The world he found at the end of his search teeters at the edge of modernity and tradition, years of history rejuvenated and propelled into the present. The images captured are vibrant with life and contemporary textures: a shirtless man courts a giggling woman on horseback with iPhone in hand, a cowboy poses iced out in chains and grills, children mount ATVs and gilded saddles in dungarees of every shade. The blue skies and verdant landscapes set off the rich browns and golds and brightly assorted crew colors.
There’s an ease with which every rider appears, perched atop these equally statuesque creatures; the horses embody a rare kind of stillness, seeming almost like an extension of their companions. The frames feel soft and hard all at once—entirely natural, yet quietly monumental.
Do you know how powerful it is when someone sits on a horse?... We are that. Black people are on the horses, we have that power.
Often majoring in sports photography within his commercial portfolio for the likes of JD, Nike, Wimbledon or Sports Direct, Mclean is no stranger to a fast-moving subject: “I like doing, I like movement, and things of power and grace,” he says. But he intentionally chose not to employ his usual toolkit for this project, eschewing the usual slow shutter speeds and tightcrop edits in favor of a complete, naturalistic approach. “I wanted the world to be seen as it would be through eyes,” he says. “There’s no technical bias to it. I was just working with natural light, just me and my camera. Everything is as is.”
For Mclean, this project emerged from a place of joy and celebration, “I’m into cars and we have brake horsepower. I was like cool, but do you know how powerful it is when someone sits on a horse?,” Mclean laughs. “You go around London and you see these statues of people on horses, they’re people of presence. We are that. Black people are on the horses, we have that power.”


In the end, despite its uncertain start, the trip went almost exactly as planned. Mclean encountered the true embodiment of Southern hospitality, witnessed the visceral art of rodeo and made lifelong connections. But it was also full of unforeseen revelations: “The personal learnings were more from a connection point of view, of just how close you are to history,” he says. Speaking to a young woman at a South Carolina trail ride, he learnt that as far back as her ancestry goes, each generation since emancipation has lived in the same house, on the same acreage, that she lives in today. “And they rode horses,” he adds.

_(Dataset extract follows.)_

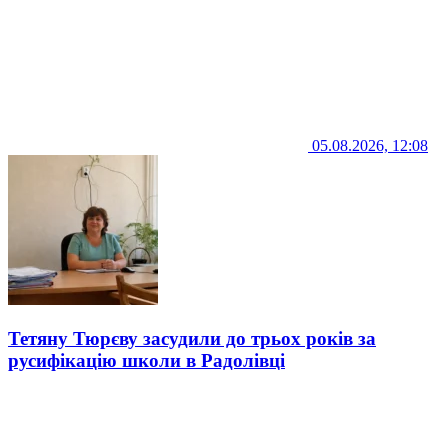
05.08.2026, 12:08
Тетяну Тюрєву засудили до трьох років за
русифікацію школи в Радолівці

Black Horse Power is [about] understanding that they started it. It’s not undiscovered because people do know about it, but it’s underappreciated.
Mclean likens that image to the infamous juke joint scene in Ryan Coogler’s “Sinners.” In it, a musical number soars to the point that it transcends time and space. All of a sudden, in the same room, at the same time, entire generations of history sit alongside each other, the camera roving around as the sounds and crowds overlap and weave. It spoke to how those who have been historically displaced find renewed ways to create and preserve their culture in communion with those that came before them. “[For them] to still be recreating the same movements, in the same environment, maybe having similar thoughts,” he says. It gave him a new perspective on the value of lineage and ritual, especially in resistance to systemic erasure and oppression, as well as a brand new set of questions like, “how close are we to our ancestors?


“I kind of went on a retrospective journey of, I don’t know what my ancestors did. I know as far as my grandad… We’re so close but we’re so far. And that’s also where [their] power comes from.” In some ways, Mclean’s appetite for exploration is a manifestation of that too, with the wider scope of the entire Black diaspora—investigating how we might both empower and be empowered by our similarities as well as our differences. And for its wider audience, it’s a practice in recognition. “Black Horse Power is [about] understanding that they started it,” Mclean says. “It’s not undiscovered because people do know about it, but it’s underappreciated.”